5 Mayis 2007 - Yagmur gunu



Bu sabah saat 8.30 gibi Saint Jean Pied de Port kasabasina vardik. Kucuk bir aramadan sonra Haci kayit burosunu bulduk. Buroda bulunan Lubnanli memur ilk once fotograf cekilmesini istemesede bizim Turk oldugumuzu ogrenince cok ilgi gosterip fotograf cektirdi. Hollandadan geldigimizi soyleyince bize yolun karsisinda olan Hollanda misafirhanesine gonderdi. L´Esprit de Chemin isimli misafirhanede bay Arno ve bayan Humberta ve gonullu olarak çalisanlar bizi guleryuzle karsiladilar. Kahve verdiler ve ayrintili yol bilgilerini verdiler. Disarda yagmur yagiyor. Uzun zamandan beri yagmurda yola baslayan olmadigini soyluyorlar.

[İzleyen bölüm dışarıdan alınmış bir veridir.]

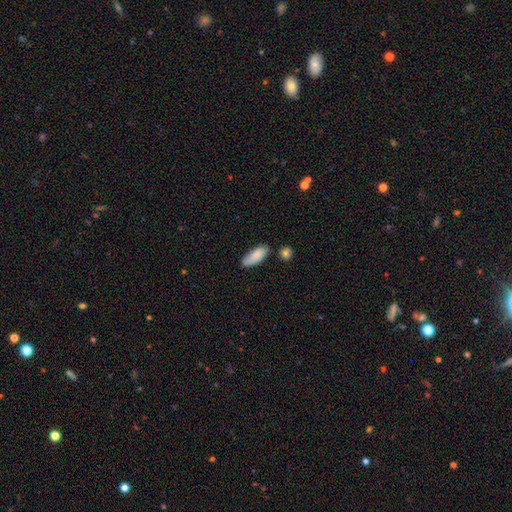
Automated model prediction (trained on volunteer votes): smooth-or-featured: smooth: 87% | featured or disk: 7% | star or artifact: 6%
  how-rounded: in between: 76% | cigar-shaped: 22% | round: 2%
  merging: none: 75% | minor disturbance: 17% | merger: 5% | major disturbance: 3%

Kapida fotograf çektirirken adamin biride disari çikiyordu. Bizim Turkçe konustugumuzu duyunca bize Turkçe konusmaya basladi. Adim Dean dedi. Kanadadan geliyormus. Istanbulda Turkoloji okumus. Iyiki sizi gordum dedi buralarda hiç Turkçe konusan yok diye dert yandi. Insallah yolda gorusuruz dedi. O bir gun sonra yola çikacakmis. Dilaver benimle ilk kilometreleri yurumek istedi. Arno Dilavere yagmurlugunu verdi. Geri donus yolunda iade etmek sartiyla. Burada insanlar birbirine daha guvenir oluyorlar. Yagmur bardaktan bosanircasina yagiyor. Allahin lutfu. Bugune yagacagi tuttu. Koyun çikisinda hemen yol yukselmeye basliyor. Hemen heryer yemyesil. Dilaverin spor ayakkabilari hemen islanmaya basliyor. Koyun yollari ve dag yolu tertemiz. Yollarda mavi deniz kabugu resimlerini takip ediyoruz. Yol epey rampali. 180 metreden basladik. 1 saat yurumeden sonra yorgunluk basti. 2 saat sonra bir koy evinde durduk. Koylu ile merhabalastik. Çesmeden su içtik. Dilaver usumeye basladigindan arabaya bindi. Hassan benimle yurumeye basladi. Burada manzara muhtesem. Yukselmeye basladigimizdan asagida vadiyi daha iyi gorebiliyoruz. Kan ter içinde kaldik. Yolda baska bir çesmeden su içiyoruz. 4 saat sonra ilk misafirhaneye ulasiyoruz. Kahvemizi yudumlarken ben ustumu degistiriyorum. Sirimsiklak olmusun terden. Kaç kilometre yurudugumuze bakiyoruz. Yanliz 8 kilometre yurumusuz. Ve ben bittim. Daha 18 kilometre yurumem gerekiyor.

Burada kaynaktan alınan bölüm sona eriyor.